Guinée-Bissau : le compte à rebours est lancé vers des élections décisives sans la junte
La Guinée-Bissau s’engage officiellement sur le chemin du retour à l’ordre constitutionnel. Le chef de la junte au pouvoir, le général Horta N’Tam, a fixé au 6 décembre prochain la date des élections présidentielle et législatives, censées marquer la fin de la transition militaire et la restitution du pouvoir aux civils. L’annonce a été faite à travers un décret lu devant les médias le mercredi 21 janvier, un signal fort dans un pays habitué aux turbulences politiques et aux ruptures institutionnelles répétées.
Selon le texte officiel, « toutes les conditions pour l’organisation des élections libres, justes et transparentes sont réunies ». Une déclaration qui se veut rassurante, tant pour l’opinion nationale que pour la communauté internationale, souvent critique à l’égard des transitions militaires en Afrique de l’Ouest. Depuis le coup de force ayant conduit à la prise du pouvoir par les militaires, la Guinée-Bissau est sous étroite surveillance diplomatique, notamment de la CEDEAO et de l’Union africaine, qui exigent un calendrier clair et crédible de retour à la légalité constitutionnelle.
L’élément le plus marquant de ce processus reste toutefois l’exclusion du chef de la junte lui-même de la compétition électorale. La charte de la transition, publiée début décembre par les putschistes, interdit explicitement aux membres de la junte de se présenter aux élections prévues. Ce document, qui sert de cadre juridique durant la période transitoire d’une durée d’un an, entend éviter toute confiscation du pouvoir par les militaires et répondre aux critiques formulées à l’encontre de transitions précédentes sur le continent, où les chefs de coups d’État se sont souvent recyclés en candidats civils.

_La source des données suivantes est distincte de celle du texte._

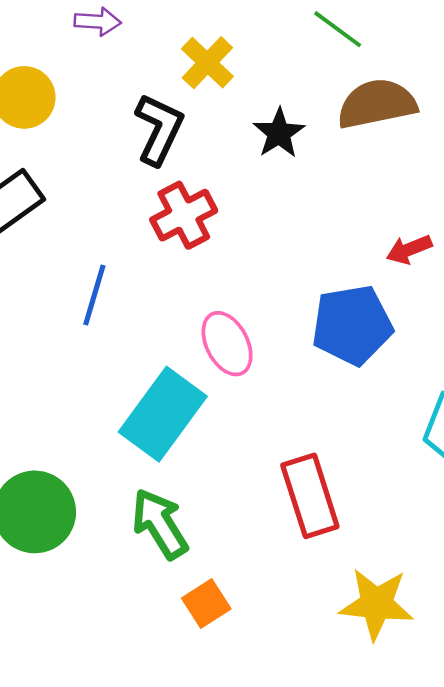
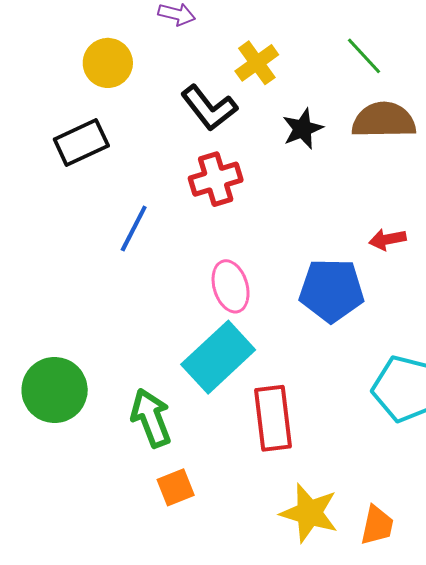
black L-shape: (159, 129) -> (209, 108), turned 106
cyan rectangle: (163, 414) -> (218, 357), moved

Cette annonce ouvre une nouvelle phase politique dans un pays fragilisé par des décennies d’instabilité, de coups d’État et de tensions entre civils et militaires. Pour une large partie de la population bissau-guinéenne, ces élections représentent un espoir, mais aussi une source de prudence. Beaucoup attendent de voir si les engagements pris par la junte se traduiront concrètement par des actes, notamment en matière de libertés publiques, d’équité électorale et de neutralité de l’appareil sécuritaire.
Sur le plan régional, la décision du général Horta N’Tam est scrutée de près. La Guinée-Bissau pourrait devenir un cas d’école, dans un contexte ouest-africain marqué par la multiplication des régimes de transition issus de coups d’État. Si le processus électoral se déroule comme annoncé, sans interférence militaire et dans la transparence, il pourrait redonner une certaine crédibilité aux promesses de transition formulées par les juntes de la région.
Cependant, de nombreux défis demeurent. L’organisation technique du scrutin, la sécurisation du processus, la confiance des acteurs politiques et la participation massive des électeurs seront déterminantes pour la réussite de cette étape cruciale. La communauté internationale, tout comme la société civile bissau-guinéenne, attend désormais des actes concrets, au-delà des déclarations officielles.
À onze mois de l’échéance, la Guinée-Bissau se trouve donc à un tournant de son histoire politique. Le 6 décembre ne sera pas seulement une date électorale, mais un test grandeur nature de la volonté réelle des militaires de céder le pouvoir aux civils et de tourner une page longtemps marquée par l’instabilité et l’incertitude.